● Job
Can you write the next part of the patent claims on choosing the number of k-means clusters, picking up after their last line?

● Text
2. The method of claim 1, further comprising:
after a first iteration of the performing and generating steps, inheriting a plurality of cluster center points calculated in the first iteration, and using the cluster center points as initially selected points for a second iteration;
performing the second iteration of the k-means algorithm based on the initially selected points;
generating a second distortion curve from the results of performing the second iteration of the k-means algorithms; and
identifying an updated number k of clusters of the space of the data, based on the second distortion curve.
3. The method of claim 1, further comprising:
after a first iteration of the performing and generating steps, removing one or more cluster center points calculated in the first iteration from use in a second iteration, according to testing needs;
performing the second iteration of the k-means algorithm based on the initially selected points;
generating a second distortion curve from the results of performing the second iteration of the k-means algorithms; and
identifying an updated number k of clusters of the space of the data, based on the second distortion curve, wherein:
the one or more removed cluster center points have a minimal number of elements,
the number of removed cluster center points is determined based on a target number of k of a local iteration of computation, and
the second iteration uses remaining center points not removed after the first iteration, as initially selected points.
4. The method of claim 1, further comprising:
after a first iteration of the performing and generating steps, combining one or more cluster center points calculated in the first iteration for use in a second iteration, according to the testing needs;
performing the second iteration of the k-means algorithm based on the initially selected points;
generating a second distortion curve from the results of performing the second iteration of the k-means algorithms; and
identifying an updated number k of clusters of the space of the data, based on the second distortion curve, wherein:
the cluster center points that are combined have a minimal number of elements after combination compared with combining other center points, and
the second iteration uses the combined center points from the first iteration, as initially selected points.

[Items in a dataset]

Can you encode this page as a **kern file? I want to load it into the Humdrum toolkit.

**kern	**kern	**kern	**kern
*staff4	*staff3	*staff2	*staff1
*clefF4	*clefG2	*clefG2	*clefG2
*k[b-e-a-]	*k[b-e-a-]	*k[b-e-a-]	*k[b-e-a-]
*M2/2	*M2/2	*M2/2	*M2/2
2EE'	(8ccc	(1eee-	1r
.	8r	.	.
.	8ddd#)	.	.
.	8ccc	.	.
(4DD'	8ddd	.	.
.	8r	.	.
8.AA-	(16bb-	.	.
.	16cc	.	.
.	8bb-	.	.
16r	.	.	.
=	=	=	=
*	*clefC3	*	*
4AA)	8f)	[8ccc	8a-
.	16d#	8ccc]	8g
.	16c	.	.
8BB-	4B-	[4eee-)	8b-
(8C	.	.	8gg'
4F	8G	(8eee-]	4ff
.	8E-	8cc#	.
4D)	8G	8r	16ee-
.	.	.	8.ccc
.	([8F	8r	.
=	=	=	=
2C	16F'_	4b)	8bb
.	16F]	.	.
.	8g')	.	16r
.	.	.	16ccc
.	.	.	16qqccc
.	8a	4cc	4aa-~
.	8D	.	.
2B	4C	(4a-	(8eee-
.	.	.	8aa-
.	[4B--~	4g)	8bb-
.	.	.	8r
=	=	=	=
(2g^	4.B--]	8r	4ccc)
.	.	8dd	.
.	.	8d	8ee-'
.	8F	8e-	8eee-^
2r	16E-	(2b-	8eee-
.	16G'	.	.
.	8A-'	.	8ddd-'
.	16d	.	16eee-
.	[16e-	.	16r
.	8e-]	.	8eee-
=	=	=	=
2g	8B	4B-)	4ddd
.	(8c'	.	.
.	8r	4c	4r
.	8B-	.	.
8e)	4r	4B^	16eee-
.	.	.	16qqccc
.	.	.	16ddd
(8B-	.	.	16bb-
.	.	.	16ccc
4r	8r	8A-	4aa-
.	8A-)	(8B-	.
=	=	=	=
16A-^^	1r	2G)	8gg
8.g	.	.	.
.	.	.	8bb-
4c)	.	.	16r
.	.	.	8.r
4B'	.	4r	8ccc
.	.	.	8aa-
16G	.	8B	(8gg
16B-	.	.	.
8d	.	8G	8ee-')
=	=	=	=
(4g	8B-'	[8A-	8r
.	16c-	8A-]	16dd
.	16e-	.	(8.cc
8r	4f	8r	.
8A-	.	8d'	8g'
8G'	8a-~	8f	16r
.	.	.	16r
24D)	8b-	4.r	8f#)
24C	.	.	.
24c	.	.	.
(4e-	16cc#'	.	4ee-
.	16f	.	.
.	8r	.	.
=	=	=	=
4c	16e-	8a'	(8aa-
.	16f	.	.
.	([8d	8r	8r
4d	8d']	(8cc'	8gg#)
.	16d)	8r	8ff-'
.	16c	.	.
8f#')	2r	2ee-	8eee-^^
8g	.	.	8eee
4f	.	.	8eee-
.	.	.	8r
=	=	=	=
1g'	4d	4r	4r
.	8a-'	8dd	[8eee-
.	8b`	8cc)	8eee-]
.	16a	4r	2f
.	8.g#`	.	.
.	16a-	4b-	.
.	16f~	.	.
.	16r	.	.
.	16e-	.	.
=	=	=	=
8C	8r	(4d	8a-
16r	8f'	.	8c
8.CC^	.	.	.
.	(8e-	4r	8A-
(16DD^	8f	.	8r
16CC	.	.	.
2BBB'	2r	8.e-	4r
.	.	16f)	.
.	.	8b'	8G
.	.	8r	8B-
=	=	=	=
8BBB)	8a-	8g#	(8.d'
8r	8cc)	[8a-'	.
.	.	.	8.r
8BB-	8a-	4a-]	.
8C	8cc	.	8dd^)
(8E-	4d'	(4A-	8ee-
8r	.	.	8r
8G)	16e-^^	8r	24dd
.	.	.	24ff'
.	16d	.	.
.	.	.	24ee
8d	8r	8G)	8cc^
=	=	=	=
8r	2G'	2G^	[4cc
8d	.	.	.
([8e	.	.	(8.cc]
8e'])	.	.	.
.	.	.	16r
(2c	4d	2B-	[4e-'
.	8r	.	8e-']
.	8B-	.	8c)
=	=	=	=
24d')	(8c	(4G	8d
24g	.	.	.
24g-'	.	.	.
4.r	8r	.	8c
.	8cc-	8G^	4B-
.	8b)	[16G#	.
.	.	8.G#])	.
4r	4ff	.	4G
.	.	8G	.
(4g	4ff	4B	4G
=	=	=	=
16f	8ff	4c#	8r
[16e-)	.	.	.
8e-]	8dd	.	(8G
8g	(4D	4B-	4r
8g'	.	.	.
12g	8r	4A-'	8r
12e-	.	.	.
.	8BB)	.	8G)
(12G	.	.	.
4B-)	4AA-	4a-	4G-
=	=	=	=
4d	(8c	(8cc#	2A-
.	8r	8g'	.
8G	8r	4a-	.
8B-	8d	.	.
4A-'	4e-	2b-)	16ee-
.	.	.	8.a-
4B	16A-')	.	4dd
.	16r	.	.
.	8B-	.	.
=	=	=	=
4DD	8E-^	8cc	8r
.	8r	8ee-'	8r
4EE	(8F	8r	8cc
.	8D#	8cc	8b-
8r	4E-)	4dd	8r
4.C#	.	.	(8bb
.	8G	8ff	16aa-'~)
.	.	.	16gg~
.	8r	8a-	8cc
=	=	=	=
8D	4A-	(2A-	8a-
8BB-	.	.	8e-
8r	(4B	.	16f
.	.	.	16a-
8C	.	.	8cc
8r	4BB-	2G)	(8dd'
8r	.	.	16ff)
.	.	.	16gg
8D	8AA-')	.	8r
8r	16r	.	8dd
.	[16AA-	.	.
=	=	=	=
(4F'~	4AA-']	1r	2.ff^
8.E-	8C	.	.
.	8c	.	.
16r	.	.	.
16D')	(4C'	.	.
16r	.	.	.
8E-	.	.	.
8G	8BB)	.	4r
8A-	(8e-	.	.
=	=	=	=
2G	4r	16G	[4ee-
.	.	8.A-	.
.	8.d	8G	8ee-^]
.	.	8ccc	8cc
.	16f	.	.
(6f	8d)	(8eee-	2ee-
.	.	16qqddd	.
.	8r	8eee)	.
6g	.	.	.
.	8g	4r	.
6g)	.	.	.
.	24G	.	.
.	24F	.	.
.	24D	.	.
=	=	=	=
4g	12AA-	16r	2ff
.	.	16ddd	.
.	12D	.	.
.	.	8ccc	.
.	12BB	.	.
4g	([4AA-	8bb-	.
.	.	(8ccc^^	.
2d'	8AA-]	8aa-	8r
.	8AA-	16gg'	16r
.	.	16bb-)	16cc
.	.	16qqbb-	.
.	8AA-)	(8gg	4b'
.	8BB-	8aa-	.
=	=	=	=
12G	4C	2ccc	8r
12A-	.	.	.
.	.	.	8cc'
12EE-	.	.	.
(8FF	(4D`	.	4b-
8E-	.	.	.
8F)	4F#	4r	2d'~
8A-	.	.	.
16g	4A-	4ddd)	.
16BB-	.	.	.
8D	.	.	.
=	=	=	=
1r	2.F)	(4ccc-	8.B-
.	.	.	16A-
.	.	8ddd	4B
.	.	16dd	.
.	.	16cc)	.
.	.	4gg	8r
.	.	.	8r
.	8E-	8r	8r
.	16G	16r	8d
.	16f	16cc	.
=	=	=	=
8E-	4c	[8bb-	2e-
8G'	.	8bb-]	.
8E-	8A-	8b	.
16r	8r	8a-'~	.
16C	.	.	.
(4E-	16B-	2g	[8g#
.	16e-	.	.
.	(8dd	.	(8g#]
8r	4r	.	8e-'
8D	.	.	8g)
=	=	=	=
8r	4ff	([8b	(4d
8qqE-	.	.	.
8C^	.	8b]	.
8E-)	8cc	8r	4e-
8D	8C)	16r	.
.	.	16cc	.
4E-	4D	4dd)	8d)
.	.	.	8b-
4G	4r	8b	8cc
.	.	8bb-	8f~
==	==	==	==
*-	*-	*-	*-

● Result for this task
5. A method comprising:
performing a k-means algorithm for each number k of a set of numbers in a range of 1 to Kmax for a space of data to determine a plurality of cluster centers, each k-means algorithm performed in parallel by one of a plurality of nodes;
generating a distortion curve from the results of performing the k-means algorithms; and
identifying, after one or more iterations of the performing and generating steps, a number of clusters of the space of the data based on the distortion curve.
6. The method of claim 5, further comprising:
selecting two or more cluster centers of the plurality of cluster centers determined by a first iteration of the k-means algorithms;
merging the two or more cluster centers within the plurality of cluster centers, the plurality of cluster centers used by a second iteration of the k-means algorithms.
7. The method of claim 5, further comprising:
selecting one or more cluster centers of the plurality of cluster centers determined by a first iteration of the k-means algorithms;
removing the one or more cluster centers from the plurality of cluster centers, the plurality of cluster centers used by a second iteration of the k-means algorithms.
8. A system comprising:
a plurality of first nodes configured to perform a plurality of k-means algorithms in parallel to determine a plurality of cluster centers, the plurality of k-means algorithms comprising a set of algorithms corresponding to each number k of a set of numbers in a range of 1 to Kmax for a space of data, each first node configured to perform at least one of the k-means algorithms; and
a second node configured to:
generate a distortion curve from the results of the first nodes performing the k-means algorithms; and
identify, after one or more iterations of the performing and generating steps, a number of clusters of the space of the data based on the distortion curve.
9. The system of claim 8, wherein the second node is further configured to:
select two or more cluster centers of the plurality of cluster centers determined by a first iteration of the k-means algorithms performed by the first nodes;
merge the two or more cluster centers within the plurality of cluster centers, the plurality of cluster centers used by the first nodes to perform a second iteration of the k-means algorithms.
10. The system of claim 8, wherein the second node is further configured to:
select one or more cluster centers of the plurality of cluster centers determined by a first iteration of the k-means algorithms performed by the first nodes;
remove the one or more cluster centers from the plurality of cluster centers, the plurality of cluster centers used by the first nodes to perform a second iteration of the k-means algorithms.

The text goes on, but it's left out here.